Шуша получил за свою работу тысячу долларов плюс ему оплатили все покупки в Aaron Brothers. Джим был так потрясен его акварельным мастерством, что теперь часто просил его делать презентации для клиентов. К этому времени ветер перемен, носящийся над Европой, достиг наконец Калифорнии. На фирму James Melamed Partners обрушился шквал заказов. Надо было набирать людей. Джим несколько часов в день интервьюировал выпускников SCI-Arc[62]. Шуша был повышен до “младшего архитектора”. Теперь у него было такое количество работы, что он просиживал в офисе до позднего вечера.
– Кстати, – спросил он у Джима, когда они ели ланч в таиландском ресторане Jitlada, – как там наша птичка? Сколько штук продали?
– Ты представляешь, – ответил Джим, прожевывая garlic shrimp[63], – сегодня утром мне пришел в голову тот же самый вопрос. Я позвонил Бобу. Знаешь, что он мне сказал?
– Что?
– Он сказал: make a wild guess[64]. Я прикинул, от четырех до восьми тысяч. Он сказал “холодно”.
Джим замолчал, продолжая жевать.
– Ну, давай уже, не томи! – не выдержал Шуша. – Ты покупаешь реактивный самолет?
Джим молча смотрел на него без выражения.
– Скорее, продаю велосипед, – произнес он наконец. – Количество проданных птичек равно нулю.
Марк Поремский
– Есть khaltura, – сказал Джим.
– О господи! – вздохнул Шуша. – Еще один польский Гобсек?
– Польский кто?
– У Бальзака есть повесть про патологически жадного человека по имени Гобсек.
– Марк тоже польский еврей, но он скорее меценат. Пожертвовал два с половиной миллиона на борьбу с продажными политиками. Еще миллион – музею в Лос-Анджелесе. Двадцать миллионов – чикагскому…
– Понял, понял, достаточно! Что ему нужно?
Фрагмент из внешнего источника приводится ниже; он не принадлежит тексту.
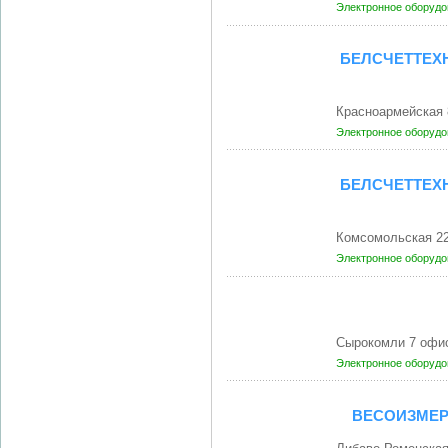
Электронное оборудо
БЕЛСЧЕТТЕХ
Красноармейская
Электронное оборудо
БЕЛСЧЕТТЕХ
Комсомольская 2
Электронное оборудо
Сырокомли 7 офис
Электронное оборудо
ВЕСОИЗМЕР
– Это тебе предстоит выяснить. Заодно увидишь его уникальную коллекцию и уникальный дом. Точнее, один из его домов с одной из его коллекций. Поезжай прямо сейчас. Это в Малибу. Найти невозможно. Адреса нет. Улица без названия. Съезжаешь с десятого фривея на PCH. Проезжаешь по PCH ровно тридцать две с половиной мили, слева увидишь две группы деревьев, а между ними едва заметную дорогу. Осторожно пересекаешь встречную полосу, въезжаешь на извилистую дорогу и едешь, пока не упрешься в запертые ворота. Выходи из машины и жди. Тебя будут внимательно рассматривать через камеры наблюдения. Потом услышишь голос охранника: “Чем могу быть полезен?” Скажешь: “Алекс Шульц от Джима Меламеда к Марку Поремскому”. Ворота откроются, поедешь вперед и остановишься у мавританского фонтана. Оставишь там машину и пойдешь к главному зданию. Разыщешь хозяина и выяснишь, что ему нужно. Скажешь, что все делать будешь ты, но под моим неусыпным руководством.